The only 'new_state' values passed by upstream kernel code to
scsi_internal_device_unblock_nowait() are SDEV_RUNNING and
SDEV_TRANSPORT_OFFLINE. These are the only values that should be passed to
this function. Hence check the value of the 'new_state' argument to avoid
that scsi_internal_device_unblock_nowait() would be used to trigger an
illegal SCSI device state transition. In this context 'illegal' means not
allowed by scsi_device_set_state().

Cc: Christoph Hellwig <hch@lst.de>
Cc: Hannes Reinecke <hare@suse.com>
Cc: Johannes Thumshirn <jthumshirn@suse.de>
Cc: Ming Lei <ming.lei@redhat.com>
Signed-off-by: Bart Van Assche <bvanassche@acm.org>
Signed-off-by: Martin K. Petersen <martin.petersen@oracle.com>
---
 drivers/scsi/scsi_lib.c | 8 ++++++++
 1 file changed, 8 insertions(+)

diff --git a/drivers/scsi/scsi_lib.c b/drivers/scsi/scsi_lib.c
index c72bce2f0cf1..7a4ac7a8e907 100644
--- a/drivers/scsi/scsi_lib.c
+++ b/drivers/scsi/scsi_lib.c
@@ -2707,6 +2707,14 @@ void scsi_start_queue(struct scsi_device *sdev)

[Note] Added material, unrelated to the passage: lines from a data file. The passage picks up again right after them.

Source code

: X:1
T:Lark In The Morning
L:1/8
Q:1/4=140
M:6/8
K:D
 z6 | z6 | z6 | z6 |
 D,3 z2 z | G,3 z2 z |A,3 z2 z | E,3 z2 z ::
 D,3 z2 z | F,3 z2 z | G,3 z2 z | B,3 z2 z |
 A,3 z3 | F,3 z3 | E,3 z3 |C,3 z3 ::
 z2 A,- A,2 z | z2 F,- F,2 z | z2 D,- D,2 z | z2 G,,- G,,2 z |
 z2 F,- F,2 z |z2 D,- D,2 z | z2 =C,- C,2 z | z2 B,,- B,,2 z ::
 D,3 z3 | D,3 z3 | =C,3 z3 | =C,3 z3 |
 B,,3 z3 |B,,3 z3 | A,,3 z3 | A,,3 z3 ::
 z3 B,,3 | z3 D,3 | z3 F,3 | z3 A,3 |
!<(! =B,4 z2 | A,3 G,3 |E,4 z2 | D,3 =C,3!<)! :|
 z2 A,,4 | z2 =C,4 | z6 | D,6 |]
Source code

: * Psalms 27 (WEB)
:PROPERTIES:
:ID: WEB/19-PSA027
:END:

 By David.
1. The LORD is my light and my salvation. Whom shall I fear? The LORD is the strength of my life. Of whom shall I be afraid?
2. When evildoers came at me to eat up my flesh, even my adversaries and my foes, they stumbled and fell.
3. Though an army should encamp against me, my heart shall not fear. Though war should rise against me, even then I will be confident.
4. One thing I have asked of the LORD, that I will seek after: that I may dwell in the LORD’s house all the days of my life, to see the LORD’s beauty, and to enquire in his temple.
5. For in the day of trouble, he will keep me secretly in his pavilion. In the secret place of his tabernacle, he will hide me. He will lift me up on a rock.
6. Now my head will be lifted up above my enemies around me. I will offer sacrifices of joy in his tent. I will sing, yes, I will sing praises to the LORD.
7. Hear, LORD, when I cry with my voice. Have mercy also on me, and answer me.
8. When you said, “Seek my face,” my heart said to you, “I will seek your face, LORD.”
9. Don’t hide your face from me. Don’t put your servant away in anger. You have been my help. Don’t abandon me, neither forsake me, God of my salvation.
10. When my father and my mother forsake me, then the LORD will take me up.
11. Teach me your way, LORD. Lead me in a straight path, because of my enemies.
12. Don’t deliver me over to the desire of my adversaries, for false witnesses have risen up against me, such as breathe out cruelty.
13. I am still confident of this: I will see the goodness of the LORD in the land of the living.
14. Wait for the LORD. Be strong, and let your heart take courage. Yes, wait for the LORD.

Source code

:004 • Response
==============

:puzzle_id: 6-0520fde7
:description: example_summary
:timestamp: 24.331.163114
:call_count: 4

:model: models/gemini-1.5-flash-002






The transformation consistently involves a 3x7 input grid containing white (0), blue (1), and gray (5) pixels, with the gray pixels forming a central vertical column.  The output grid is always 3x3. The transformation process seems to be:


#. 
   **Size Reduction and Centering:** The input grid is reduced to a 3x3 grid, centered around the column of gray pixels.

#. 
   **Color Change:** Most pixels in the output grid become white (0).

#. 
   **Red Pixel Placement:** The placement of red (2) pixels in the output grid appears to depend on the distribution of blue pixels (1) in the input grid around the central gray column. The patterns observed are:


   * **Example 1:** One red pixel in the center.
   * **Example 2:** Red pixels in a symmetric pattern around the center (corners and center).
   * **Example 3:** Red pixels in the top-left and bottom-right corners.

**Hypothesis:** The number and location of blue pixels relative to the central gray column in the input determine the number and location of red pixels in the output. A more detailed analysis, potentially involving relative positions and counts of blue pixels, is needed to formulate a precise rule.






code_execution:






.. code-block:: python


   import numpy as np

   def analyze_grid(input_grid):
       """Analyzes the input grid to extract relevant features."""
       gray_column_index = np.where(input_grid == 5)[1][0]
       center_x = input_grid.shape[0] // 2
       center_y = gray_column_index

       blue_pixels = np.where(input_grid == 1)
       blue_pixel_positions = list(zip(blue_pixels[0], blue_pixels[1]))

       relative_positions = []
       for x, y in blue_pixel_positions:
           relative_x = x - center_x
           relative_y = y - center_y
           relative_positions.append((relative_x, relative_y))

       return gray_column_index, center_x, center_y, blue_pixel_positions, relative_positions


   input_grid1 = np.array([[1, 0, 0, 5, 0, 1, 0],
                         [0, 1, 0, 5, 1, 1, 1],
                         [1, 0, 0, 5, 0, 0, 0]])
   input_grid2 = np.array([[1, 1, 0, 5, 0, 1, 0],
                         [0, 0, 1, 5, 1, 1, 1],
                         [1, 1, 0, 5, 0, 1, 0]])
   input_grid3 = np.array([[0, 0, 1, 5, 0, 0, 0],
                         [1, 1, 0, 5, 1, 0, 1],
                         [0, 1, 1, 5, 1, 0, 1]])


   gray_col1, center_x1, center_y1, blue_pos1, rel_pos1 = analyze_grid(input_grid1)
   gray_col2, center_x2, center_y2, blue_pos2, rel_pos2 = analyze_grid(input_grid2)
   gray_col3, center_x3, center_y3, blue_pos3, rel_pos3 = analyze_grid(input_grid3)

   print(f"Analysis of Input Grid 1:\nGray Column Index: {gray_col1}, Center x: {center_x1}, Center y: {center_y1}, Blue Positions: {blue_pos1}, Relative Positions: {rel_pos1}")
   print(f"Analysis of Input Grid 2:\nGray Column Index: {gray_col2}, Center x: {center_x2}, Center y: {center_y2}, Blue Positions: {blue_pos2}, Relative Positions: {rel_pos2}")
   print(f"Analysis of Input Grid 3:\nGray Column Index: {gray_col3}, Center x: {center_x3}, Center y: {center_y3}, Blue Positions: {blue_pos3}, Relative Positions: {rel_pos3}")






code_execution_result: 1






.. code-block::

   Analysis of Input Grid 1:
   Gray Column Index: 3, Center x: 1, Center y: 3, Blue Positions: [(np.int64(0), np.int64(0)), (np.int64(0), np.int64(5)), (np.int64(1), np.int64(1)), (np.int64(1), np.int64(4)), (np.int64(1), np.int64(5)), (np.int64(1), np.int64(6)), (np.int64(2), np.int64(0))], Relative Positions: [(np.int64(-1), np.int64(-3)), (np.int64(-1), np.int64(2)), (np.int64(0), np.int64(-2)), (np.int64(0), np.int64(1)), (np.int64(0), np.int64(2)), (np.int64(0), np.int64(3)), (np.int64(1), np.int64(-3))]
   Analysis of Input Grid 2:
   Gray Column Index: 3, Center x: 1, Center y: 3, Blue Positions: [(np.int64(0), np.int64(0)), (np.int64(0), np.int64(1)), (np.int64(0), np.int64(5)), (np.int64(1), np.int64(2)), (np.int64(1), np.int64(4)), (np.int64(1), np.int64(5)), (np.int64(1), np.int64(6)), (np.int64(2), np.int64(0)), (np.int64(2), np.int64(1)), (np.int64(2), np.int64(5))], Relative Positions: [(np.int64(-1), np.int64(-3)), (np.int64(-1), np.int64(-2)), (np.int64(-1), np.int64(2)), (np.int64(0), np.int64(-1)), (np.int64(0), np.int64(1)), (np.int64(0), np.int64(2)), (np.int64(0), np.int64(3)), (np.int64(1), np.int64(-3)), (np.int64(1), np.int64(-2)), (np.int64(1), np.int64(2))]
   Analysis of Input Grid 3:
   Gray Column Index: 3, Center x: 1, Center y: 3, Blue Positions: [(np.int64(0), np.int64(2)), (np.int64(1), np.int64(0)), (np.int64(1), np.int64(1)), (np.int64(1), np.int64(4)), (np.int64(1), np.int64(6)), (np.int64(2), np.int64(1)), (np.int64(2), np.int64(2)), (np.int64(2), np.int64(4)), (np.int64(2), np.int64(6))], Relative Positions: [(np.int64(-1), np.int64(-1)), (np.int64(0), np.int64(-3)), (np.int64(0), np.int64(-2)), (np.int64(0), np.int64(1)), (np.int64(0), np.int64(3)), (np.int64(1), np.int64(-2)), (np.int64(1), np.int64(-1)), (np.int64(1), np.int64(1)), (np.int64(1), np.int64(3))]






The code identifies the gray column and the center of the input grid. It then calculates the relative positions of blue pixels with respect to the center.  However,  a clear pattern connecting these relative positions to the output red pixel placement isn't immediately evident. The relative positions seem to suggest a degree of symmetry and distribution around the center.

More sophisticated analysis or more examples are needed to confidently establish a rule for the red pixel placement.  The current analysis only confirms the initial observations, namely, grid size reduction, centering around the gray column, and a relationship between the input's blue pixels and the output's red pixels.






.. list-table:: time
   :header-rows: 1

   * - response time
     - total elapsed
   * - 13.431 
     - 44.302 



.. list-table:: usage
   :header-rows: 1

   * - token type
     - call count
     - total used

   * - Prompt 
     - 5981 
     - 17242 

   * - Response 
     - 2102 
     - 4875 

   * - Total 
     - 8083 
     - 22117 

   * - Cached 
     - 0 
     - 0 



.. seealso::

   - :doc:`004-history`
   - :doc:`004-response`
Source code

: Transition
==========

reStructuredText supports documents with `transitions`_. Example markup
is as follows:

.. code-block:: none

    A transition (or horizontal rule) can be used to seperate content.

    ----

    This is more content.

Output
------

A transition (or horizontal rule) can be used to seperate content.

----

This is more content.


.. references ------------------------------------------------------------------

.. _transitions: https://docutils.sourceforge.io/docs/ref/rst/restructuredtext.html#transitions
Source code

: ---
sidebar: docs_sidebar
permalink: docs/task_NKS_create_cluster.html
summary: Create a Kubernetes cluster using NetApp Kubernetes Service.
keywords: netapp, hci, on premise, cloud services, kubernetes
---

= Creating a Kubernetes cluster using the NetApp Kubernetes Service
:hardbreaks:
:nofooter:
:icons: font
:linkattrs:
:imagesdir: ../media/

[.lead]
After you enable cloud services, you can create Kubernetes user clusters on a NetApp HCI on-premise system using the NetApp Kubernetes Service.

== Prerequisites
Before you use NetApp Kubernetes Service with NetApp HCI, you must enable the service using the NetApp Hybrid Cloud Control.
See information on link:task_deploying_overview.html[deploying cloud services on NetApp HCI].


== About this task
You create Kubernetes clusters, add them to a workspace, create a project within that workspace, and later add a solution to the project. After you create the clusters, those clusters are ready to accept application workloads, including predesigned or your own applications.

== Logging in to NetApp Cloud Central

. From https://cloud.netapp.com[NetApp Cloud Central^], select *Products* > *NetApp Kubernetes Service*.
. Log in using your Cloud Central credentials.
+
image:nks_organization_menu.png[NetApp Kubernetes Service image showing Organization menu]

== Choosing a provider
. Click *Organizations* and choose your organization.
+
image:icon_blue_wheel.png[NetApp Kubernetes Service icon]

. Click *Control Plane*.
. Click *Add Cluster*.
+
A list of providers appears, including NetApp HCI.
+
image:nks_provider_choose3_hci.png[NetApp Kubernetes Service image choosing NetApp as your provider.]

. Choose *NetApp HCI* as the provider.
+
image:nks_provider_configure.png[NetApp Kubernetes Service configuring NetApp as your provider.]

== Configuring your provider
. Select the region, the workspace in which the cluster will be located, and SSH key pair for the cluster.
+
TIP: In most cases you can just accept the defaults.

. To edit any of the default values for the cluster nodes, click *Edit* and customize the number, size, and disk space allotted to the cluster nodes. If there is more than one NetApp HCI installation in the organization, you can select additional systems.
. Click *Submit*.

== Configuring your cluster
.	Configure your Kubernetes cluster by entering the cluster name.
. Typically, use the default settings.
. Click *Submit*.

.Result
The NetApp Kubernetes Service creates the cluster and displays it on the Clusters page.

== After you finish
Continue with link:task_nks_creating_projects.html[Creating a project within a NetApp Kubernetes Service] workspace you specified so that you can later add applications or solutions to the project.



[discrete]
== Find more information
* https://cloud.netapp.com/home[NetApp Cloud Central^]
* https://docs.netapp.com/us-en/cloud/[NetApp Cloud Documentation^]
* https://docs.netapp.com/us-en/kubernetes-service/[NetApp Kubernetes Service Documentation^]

 int scsi_internal_device_unblock_nowait(struct scsi_device *sdev,
 					enum scsi_device_state new_state)
 {
+	switch (new_state) {
+	case SDEV_RUNNING:
+	case SDEV_TRANSPORT_OFFLINE:
+		break;
+	default:
+		return -EINVAL;
+	}
+
 	/*
 	 * Try to transition the scsi device to SDEV_RUNNING or one of the
 	 * offlined states and goose the device queue if successful.